In the midst of the auction, Charles VanDoren, from Schroeder, offered an interesting auction item. He had four tickets to an alumni football game on July 2nd at Cook County High School in Grand Marais. I think this means that the former Cook County football players will suit up and play against the current football team. While this makes me profoundly grateful that I am not eligible to play, it does mean that Charley VanDoren has agreed to play. He will be the oldest player on the field, representing the alumni as a current three-time and soon to be five-time grandfather. I wish him the most sincere luck and best wishes for not getting hurt. The proceeds from the fun will go to support the girl's basketball and volleyball teams, along with the boy's football team.

A few years ago, my girlfriend, Cindy Hansen, participated in the much less risky alumni cheerleading exhibition. While she did avoid any serious injury, I did notice that the Advil bottle was in active use for a couple of weeks afterward.

While it is great to see Birch Grove thriving, we will soon need to turn our attention to a couple of levy referendum questions that Cook County School District 166 will place on the ballot this November. While I disagree with the system of funding public schools through periodic referendum, I do recognize that it is how things are done now and we should wholeheartedly support the District 166 in their request. Most of our Birch Grove graduates end up attending 166 for their middle and high school years, so we need to keep the system strong for the sake of future generations and the future of Cook County - in my humble opinion.

The Lutsen 99er mountain bike race booked every room and many campsites in the West End for the weekend of June 25th. The race started with 80 riders five year ago and registered nearly 2,000 riders this year and that's with registrations being cut off at 1,800 - all this on a June weekend that didn't come close to selling out in the past. It's just one example of the growth in the tourism industry since the Visit Cook County organization was formed and funded. It's amazing what we can accomplish when we all work together.

The storm of Sunday, June 19, exacted a tragic toll in the BWCA Wilderness, with the death of a fine teacher from Rochester and the serious injury of his 14 year old son. The property damage from the storm, although substantial, paled in comparison to the loss and grief for the Walz family and their larger community in southeastern Minnesota. Our hearts go out to them.

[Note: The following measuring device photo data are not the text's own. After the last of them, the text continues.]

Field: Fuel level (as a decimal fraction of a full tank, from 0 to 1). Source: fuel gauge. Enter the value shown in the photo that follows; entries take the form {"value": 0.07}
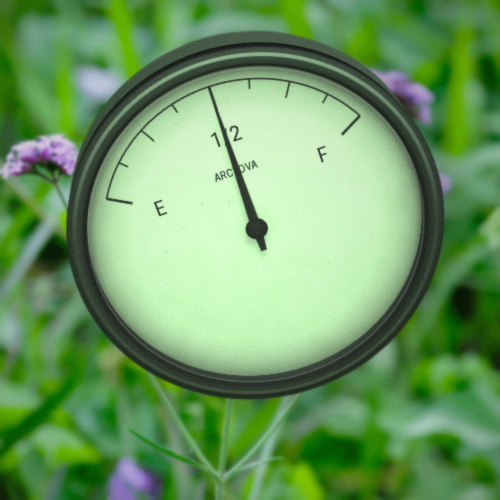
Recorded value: {"value": 0.5}
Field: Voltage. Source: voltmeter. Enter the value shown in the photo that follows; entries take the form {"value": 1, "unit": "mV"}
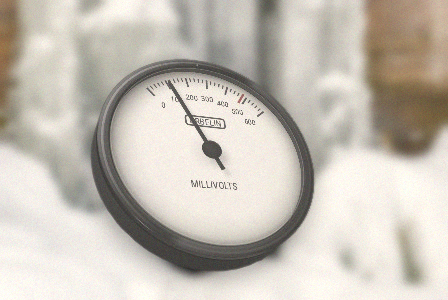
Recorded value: {"value": 100, "unit": "mV"}
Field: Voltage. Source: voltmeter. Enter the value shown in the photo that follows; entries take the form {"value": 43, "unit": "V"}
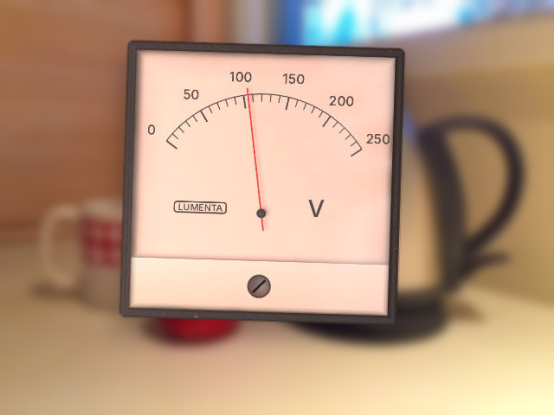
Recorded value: {"value": 105, "unit": "V"}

In Lutsen, many trees went down, including a few that fell on renowned sculptor Tom Christianson's Last Chance Gallery. To add insult to the injury to Tom's roof, his larger than life, multi-colored steel moose sculpture was blown over. On the following Tuesday, Tom was surprised to see the moose spontaneously back on its feet. This bordered on a miracle, because the moose weighs a ton, so putting it upright was no small task. After an incredulous posting on Facebook, it came to light that the Good Samaritan was Mike MacMillan and his merry crew at MacMillan's Tree Service. They had been called to remove the trees from the gallery roof and while they were at it, they used their heavy equipment and considerable skills to upright the giant steel moose. It's not only a story of neighborliness, but also an apt metaphor for how the West End community takes care of each other in the practical matters of food and housing and also in attending to our artistic and culture needs. It's just a part of what makes the wonderful West End a great place to live.

For WTIP, this is Bill Hansen with the West End News.